Mes désirs se sont accomplis et pourtant l’amie était absente : il n’y avait rien de ce qui fait d’elle l’amie, ni l’enveloppement des gestes conquérants : ceci est à moi ; ni le baiser qui mord ; ni le tressaillement de la moelle qui s’électrise depuis le cerveau jusqu’aux orteils ; ni les syllabes murmurées à peine, le cri doux et un peu fauve qui dit l’indicible ; et pourtant. — oh ! tristement ! — mes désirs se sont accomplis.

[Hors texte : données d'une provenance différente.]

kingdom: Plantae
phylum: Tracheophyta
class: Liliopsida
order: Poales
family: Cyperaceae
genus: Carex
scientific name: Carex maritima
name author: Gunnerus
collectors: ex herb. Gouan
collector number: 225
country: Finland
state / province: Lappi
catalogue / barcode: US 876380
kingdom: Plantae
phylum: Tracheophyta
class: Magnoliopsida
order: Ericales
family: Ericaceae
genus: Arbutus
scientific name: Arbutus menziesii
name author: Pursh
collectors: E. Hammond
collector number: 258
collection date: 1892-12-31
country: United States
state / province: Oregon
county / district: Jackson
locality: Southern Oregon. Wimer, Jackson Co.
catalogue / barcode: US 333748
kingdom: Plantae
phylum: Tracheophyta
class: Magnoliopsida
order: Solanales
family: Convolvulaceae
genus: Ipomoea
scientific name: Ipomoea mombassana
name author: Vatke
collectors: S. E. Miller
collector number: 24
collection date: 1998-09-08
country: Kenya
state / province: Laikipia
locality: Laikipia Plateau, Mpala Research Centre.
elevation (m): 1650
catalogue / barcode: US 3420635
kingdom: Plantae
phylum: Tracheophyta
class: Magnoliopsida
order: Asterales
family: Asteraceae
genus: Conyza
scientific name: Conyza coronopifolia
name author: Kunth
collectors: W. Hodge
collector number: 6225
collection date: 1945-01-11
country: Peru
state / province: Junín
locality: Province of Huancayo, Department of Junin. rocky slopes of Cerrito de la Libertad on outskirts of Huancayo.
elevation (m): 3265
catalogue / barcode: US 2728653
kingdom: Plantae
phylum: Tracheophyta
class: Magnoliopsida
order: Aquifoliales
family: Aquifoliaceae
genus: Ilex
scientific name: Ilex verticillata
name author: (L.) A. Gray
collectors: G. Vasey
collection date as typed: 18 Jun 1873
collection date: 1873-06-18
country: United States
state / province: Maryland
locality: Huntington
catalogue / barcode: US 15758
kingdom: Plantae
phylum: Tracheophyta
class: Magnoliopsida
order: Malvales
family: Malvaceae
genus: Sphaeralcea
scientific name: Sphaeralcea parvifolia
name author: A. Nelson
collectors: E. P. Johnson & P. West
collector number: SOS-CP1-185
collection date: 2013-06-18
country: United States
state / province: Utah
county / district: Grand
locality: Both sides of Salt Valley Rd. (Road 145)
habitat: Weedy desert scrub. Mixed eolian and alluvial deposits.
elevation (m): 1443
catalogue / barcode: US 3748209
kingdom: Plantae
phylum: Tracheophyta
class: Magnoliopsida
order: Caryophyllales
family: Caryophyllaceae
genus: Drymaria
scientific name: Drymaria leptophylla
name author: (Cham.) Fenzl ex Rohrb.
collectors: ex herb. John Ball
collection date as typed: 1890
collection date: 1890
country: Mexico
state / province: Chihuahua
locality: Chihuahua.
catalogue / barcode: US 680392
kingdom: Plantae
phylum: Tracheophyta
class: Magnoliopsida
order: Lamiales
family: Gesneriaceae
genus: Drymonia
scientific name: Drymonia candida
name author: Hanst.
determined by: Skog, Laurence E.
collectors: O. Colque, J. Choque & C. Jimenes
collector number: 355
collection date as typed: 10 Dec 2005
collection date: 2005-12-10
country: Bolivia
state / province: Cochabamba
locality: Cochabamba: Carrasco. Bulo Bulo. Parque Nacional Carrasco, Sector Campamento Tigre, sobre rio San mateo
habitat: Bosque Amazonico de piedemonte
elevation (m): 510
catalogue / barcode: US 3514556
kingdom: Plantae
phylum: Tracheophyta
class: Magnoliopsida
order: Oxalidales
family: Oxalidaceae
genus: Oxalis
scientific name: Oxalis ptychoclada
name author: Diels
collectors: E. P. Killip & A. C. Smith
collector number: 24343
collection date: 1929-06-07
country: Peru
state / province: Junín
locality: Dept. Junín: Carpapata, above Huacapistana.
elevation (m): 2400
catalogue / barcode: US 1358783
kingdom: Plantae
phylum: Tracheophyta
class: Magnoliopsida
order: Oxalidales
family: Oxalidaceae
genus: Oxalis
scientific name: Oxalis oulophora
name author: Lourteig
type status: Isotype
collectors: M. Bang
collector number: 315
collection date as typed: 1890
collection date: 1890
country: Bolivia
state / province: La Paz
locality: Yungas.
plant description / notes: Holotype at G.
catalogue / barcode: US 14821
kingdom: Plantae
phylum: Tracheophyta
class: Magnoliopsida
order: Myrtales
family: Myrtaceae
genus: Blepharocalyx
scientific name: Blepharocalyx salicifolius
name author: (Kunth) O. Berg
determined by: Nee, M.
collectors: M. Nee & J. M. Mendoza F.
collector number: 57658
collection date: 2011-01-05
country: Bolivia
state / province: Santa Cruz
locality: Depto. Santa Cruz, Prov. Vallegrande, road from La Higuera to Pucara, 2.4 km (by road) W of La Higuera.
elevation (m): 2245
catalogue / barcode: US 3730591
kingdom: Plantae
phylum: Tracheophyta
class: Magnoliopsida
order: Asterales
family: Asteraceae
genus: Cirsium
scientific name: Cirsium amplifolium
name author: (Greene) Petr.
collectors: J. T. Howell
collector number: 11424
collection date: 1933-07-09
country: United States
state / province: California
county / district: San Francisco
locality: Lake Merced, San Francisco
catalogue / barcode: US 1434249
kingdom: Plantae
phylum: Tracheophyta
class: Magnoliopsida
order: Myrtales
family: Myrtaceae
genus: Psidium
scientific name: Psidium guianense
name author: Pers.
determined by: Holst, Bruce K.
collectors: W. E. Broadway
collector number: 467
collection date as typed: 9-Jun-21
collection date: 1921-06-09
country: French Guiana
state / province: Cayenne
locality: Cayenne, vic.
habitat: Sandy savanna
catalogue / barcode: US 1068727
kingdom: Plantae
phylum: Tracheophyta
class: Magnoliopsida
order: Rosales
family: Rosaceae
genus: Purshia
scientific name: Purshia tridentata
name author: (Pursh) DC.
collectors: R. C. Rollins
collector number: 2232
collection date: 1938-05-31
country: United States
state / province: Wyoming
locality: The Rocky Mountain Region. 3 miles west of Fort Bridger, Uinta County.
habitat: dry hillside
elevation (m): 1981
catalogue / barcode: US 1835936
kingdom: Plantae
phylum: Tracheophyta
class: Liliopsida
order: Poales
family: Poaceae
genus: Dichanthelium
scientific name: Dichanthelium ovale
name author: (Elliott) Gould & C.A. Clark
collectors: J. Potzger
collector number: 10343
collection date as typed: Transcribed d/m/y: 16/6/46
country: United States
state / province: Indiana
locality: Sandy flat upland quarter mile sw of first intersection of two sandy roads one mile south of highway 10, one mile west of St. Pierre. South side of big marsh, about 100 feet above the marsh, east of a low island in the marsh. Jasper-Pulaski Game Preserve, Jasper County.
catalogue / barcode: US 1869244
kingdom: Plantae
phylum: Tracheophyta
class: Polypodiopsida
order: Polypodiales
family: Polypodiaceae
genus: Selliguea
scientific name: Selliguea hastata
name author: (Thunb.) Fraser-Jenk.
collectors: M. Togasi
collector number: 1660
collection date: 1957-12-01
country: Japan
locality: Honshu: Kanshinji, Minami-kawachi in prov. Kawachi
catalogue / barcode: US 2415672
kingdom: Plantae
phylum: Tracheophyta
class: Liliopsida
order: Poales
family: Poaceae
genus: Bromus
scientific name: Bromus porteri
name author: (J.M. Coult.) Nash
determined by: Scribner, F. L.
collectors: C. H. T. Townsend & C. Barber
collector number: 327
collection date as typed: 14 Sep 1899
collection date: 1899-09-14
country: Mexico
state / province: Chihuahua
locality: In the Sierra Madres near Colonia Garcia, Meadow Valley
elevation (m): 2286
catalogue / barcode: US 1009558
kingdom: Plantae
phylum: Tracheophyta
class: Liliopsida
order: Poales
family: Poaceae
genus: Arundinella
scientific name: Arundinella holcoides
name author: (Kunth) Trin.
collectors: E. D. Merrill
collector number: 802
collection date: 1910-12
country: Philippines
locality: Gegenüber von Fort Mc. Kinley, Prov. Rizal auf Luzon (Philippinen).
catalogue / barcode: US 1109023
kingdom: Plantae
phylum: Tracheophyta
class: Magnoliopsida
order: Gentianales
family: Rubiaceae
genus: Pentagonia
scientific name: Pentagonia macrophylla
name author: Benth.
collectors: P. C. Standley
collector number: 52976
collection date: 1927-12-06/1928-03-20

L’amie était absente, je l’ai cherchée en vain. En vain j’ai interrogé la chair en ses secrets : les secrets ont gardé leur secret. Sous la lampe rose, la même lampe rose, ce n’était plus la même amie. L’illusion m’a tendu ses lèvres, la chimère m’a livré sa beauté : l’amie était absente.


Je l’ai cherchée en vain : son âme était en voyage. Et c’était pareil à un songe charnel, quand les imaginations viennent rôder, fantômes, et s’offrir, succubes. Qui donc était là ? Qui avait pris sa place, sa forme, ses membres, sa grâce, quelle femme, puisque, elle, je l’ai cherchée en vain ?


Son âme était en voyage, quand mes désirs se sont accomplis. O statue, je t’offrais la mienne : pour t’animer, tu n’avais qu’à ne pas détourner la bouche. Une vie, c’est assez pour nous deux qui ne devons pas être séparés. Mais non : statue sous la lampe rose, son corps s’est donné seul ; son âme était en voyage.